▶ **LESETEXT**
Kompetenz kenntlich machen

Von wirklicher Wertschätzung ihrer Arbeit spüren Energieberatende nach wie vor wenig – weder von Seiten der Politik oder der Förderinstitutionen noch von Seiten der Auftraggebenden. Wo sie zaudernde Eigentümerinnen oder Eigentümer von einer umfassenden energetischen Sanierung oder wenigstens vom Einbau einer Wärmepumpe überzeugen wollen, werden sie gelegentlich verdächtigt, Handlanger der Grünen zu sein, weiß Lennart Feldmann, beim Energieberatendenverband GIH für Presse- und Öffentlichkeitsarbeit zuständig.

Zu schaffen machen ihnen aber auch die häufigen Änderungen der Förderbedingungen. Anfang August sorgte etwa die Kürzung des geförderten Anteils der Energieberatung von 80 auf 50 Prozent für erneute Unruhe und setzte ein weiteres verheerendes Signal. Plötzliche Förderstopps oder nur Zahlungsverzögerungen bringen Soloselbstständige und kleinere Büros nicht nur in Erklärungsnot gegenüber verunsicherten Kund:innen, sondern auch in finanzielle Schwierigkeiten.

Hinzu kommt die Konkurrenz durch Dumpinganbieter, die zum Beispiel einen individuellen Sanierungsfahrplan (iSFP) zum Spottpreis liefern können, weil sie ihn einfach mittels Ferndiagnose erstellen – ohne Vor-Ort-Termin, ohne Begehung und Inaugenscheinnahme des Gebäudes. Sie locken mit dem iSFP-Bonus und der Erhöhung der förderfähigen Ausgaben bei Einreichung. Doch sieht man sich einen solchen Sanierungsfahrplan aus der Serienfertigung genauer an, kann vom kleinen i für „individuell“ häufig keine Rede sein, so Benjamin Weismann, Geschäftsführer des GIH. (Dem GIH ist der Fall eines Stellensuchenden bekannt, der bei einem Bewerbungsgespräch erfuhr, dass man drei iSFPs am Tag von ihm erwarte.)

Dann gibt es beispielsweise ein Unternehmen, das für kleines Geld eine „energetische Hausanalyse“ bastelt, die dem iSFP angeblich ebenbürtig sein soll, die jedoch von den Förderinstitutionen nicht als gleichwertig akzeptiert wird. Ebenfalls tummeln sich auf dem Markt Rundum-Dienstleister, die Solaranlagen oder Wärmepumpen verkaufen und montieren wollen, neben Energieversorgern, die ihre Stromtarife an die Frau und an den Mann bringen wollen, alle mit ihren eigenen, aber eben nicht unabhängigen Energieberater:innen.

Laien fällt es schwer, echte Expert:innen mit dem entsprechenden Fachwissen von solchen zu unterscheiden, die es nur dem Namen nach sind. Die Berufsbezeichnung ist nicht geschützt, jede und jeder kann sich Energieberaterin, Energieberater nennen. Fatalerweise schaden jedoch diese vermeintlichen Fachleute durch ihre Tätigkeit dem Ruf der gesamten Beraterbranche.

▶ **AUSZUG DER DATEN**
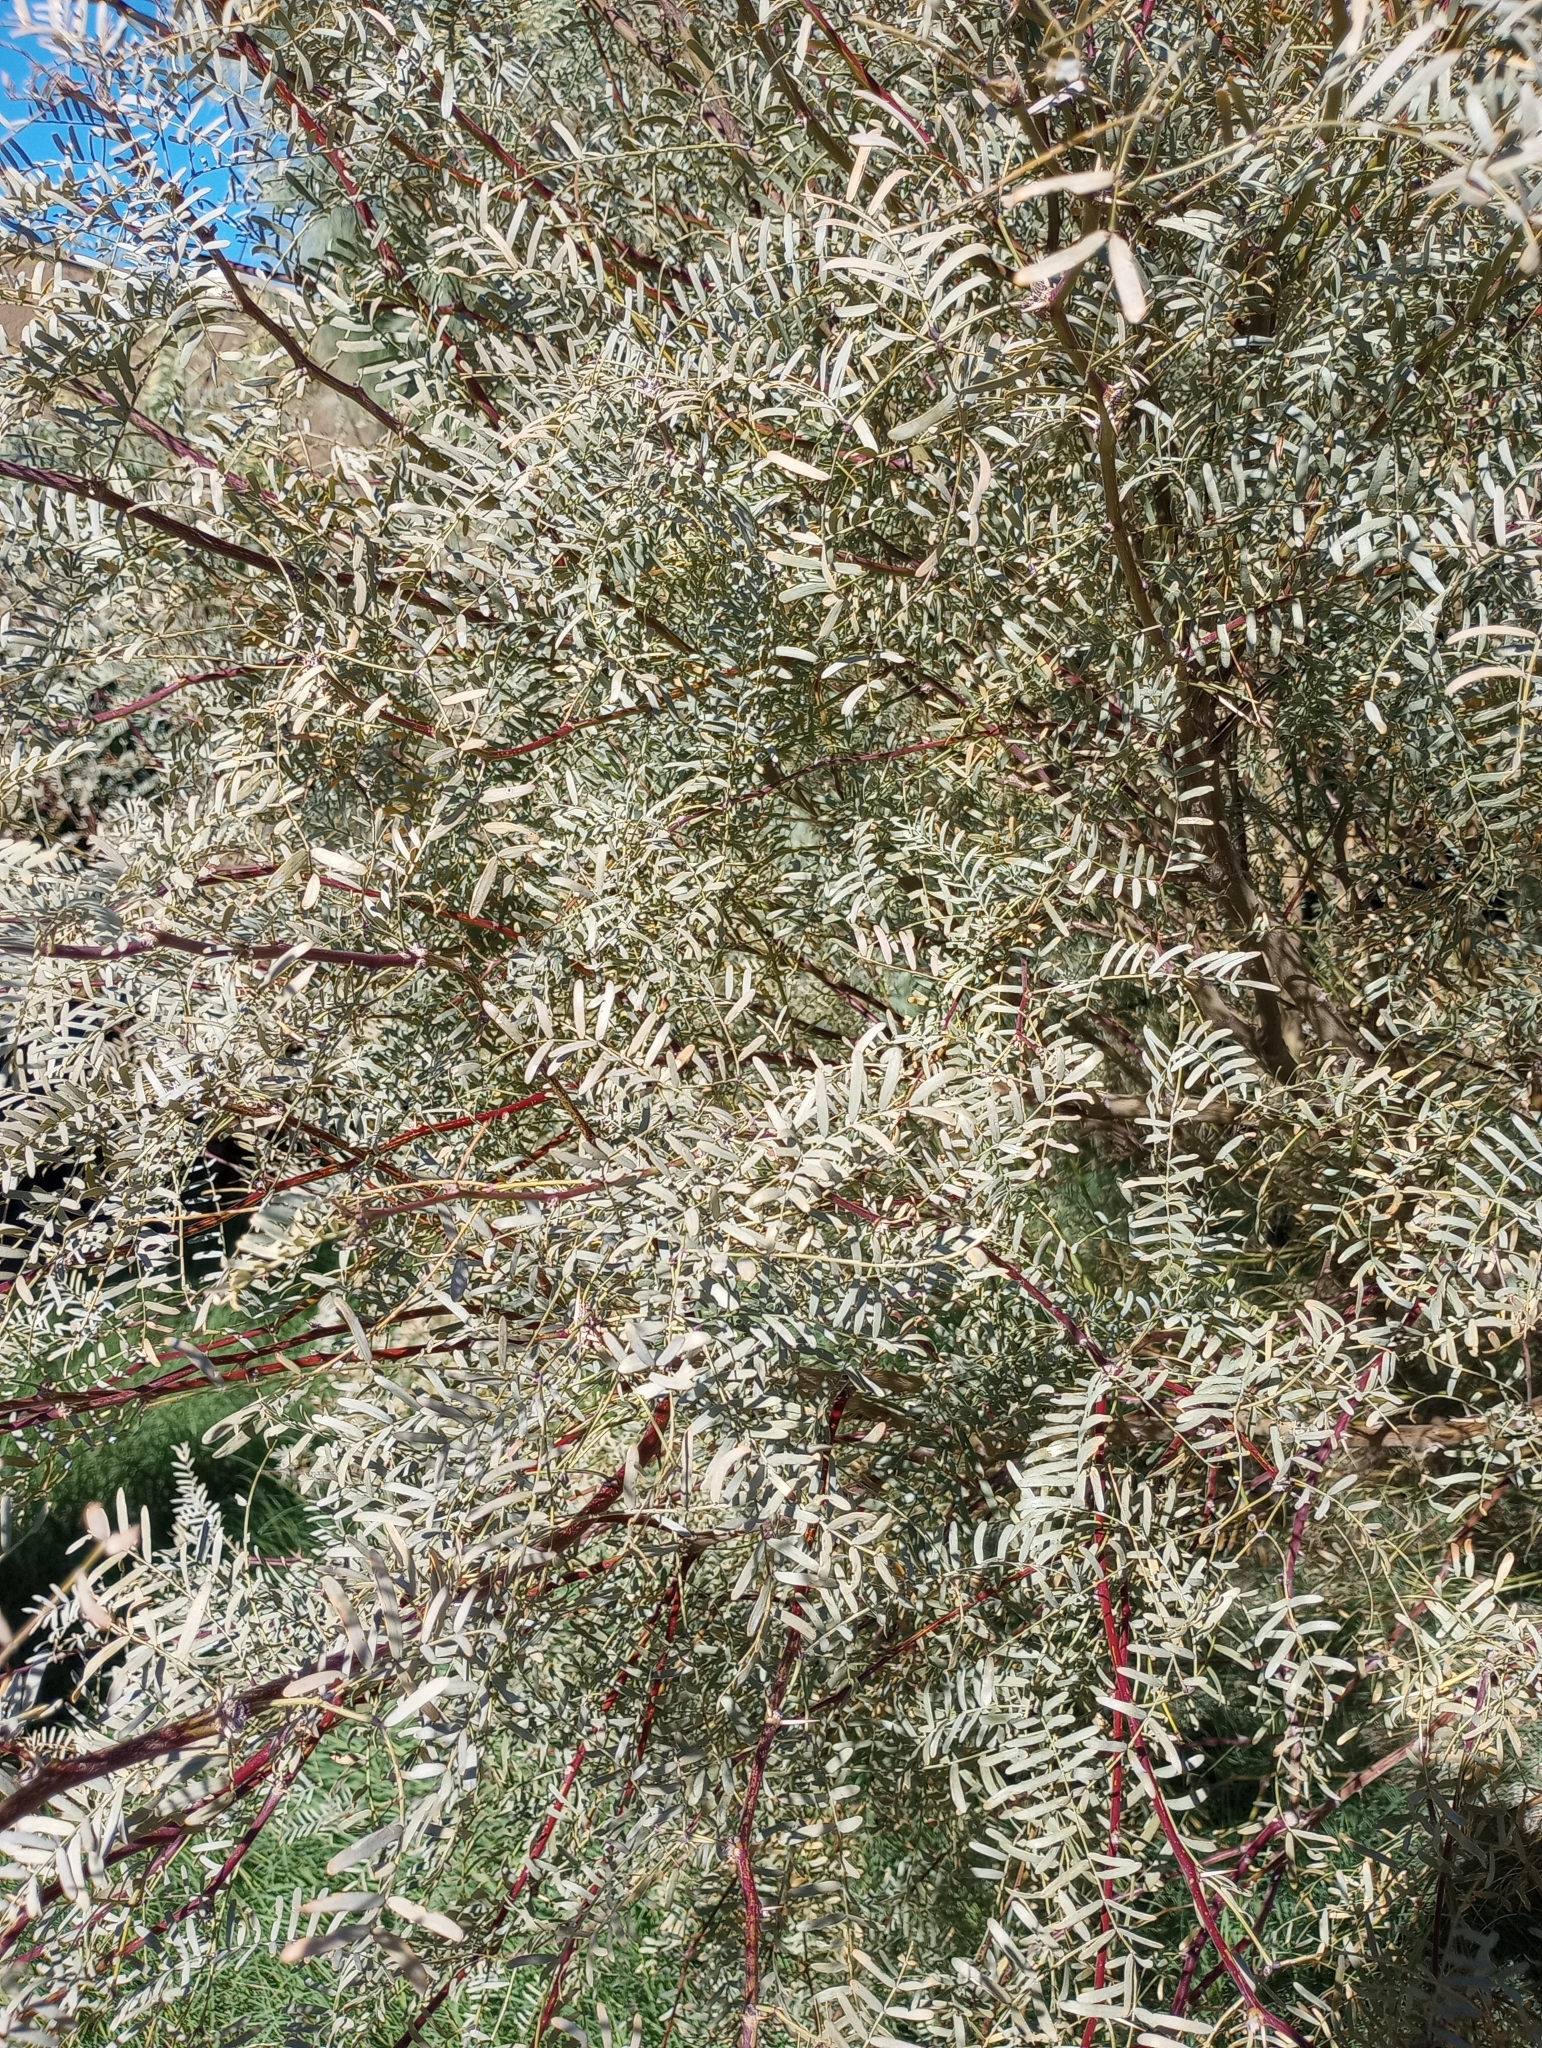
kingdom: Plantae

▶ **AUFGABE UND ANFORDERUNGEN**
Führen Sie den Lesetext über die schwierige Lage der Energieberatenden im Anschluss an seinen letzten Satz fort.

▶ **ANTWORT ZUR AUFGABE**
Energieberatende habe eine eigenständige Aufgaben­stellung

Bisher können sich Auftraggebende auf der Suche nach kompetenten Fachleuten lediglich an der Energieeffizienz-Expertenliste der Deutschen Energie-Agentur (Dena) orientieren. Bei den dort aufgeführten Fachleuten dürfen sie die erforderlichen Kenntnisse voraussetzen. Die Gelisteten müssen eine entsprechende Grundqualifikation nachgewiesen haben, dazu eine Zusatzqualifikation – jeweils abhängig von der gewählten Kategorie ihres Listeneintrags, also beispielsweise „Bundesförderung Energieberatung für Wohngebäude“ oder „Energieberatung für Nichtwohngebäude, Anlagen und Systeme - Energieberatung DIN V 18599“.

Art und Nachweise der erforderlichen Ausbildungen legt das Regelheft der Dena fest. Diese erste Definition eines qualifizierten Energieberatenden durch die Förderinstitutionen war laut dem GIH-Bundesvorsitzenden Stefan Bolln ein „hervorragender Beginn“. Doch ersetze sie kein Berufsbild und keine geschützte Berufsbezeichnung.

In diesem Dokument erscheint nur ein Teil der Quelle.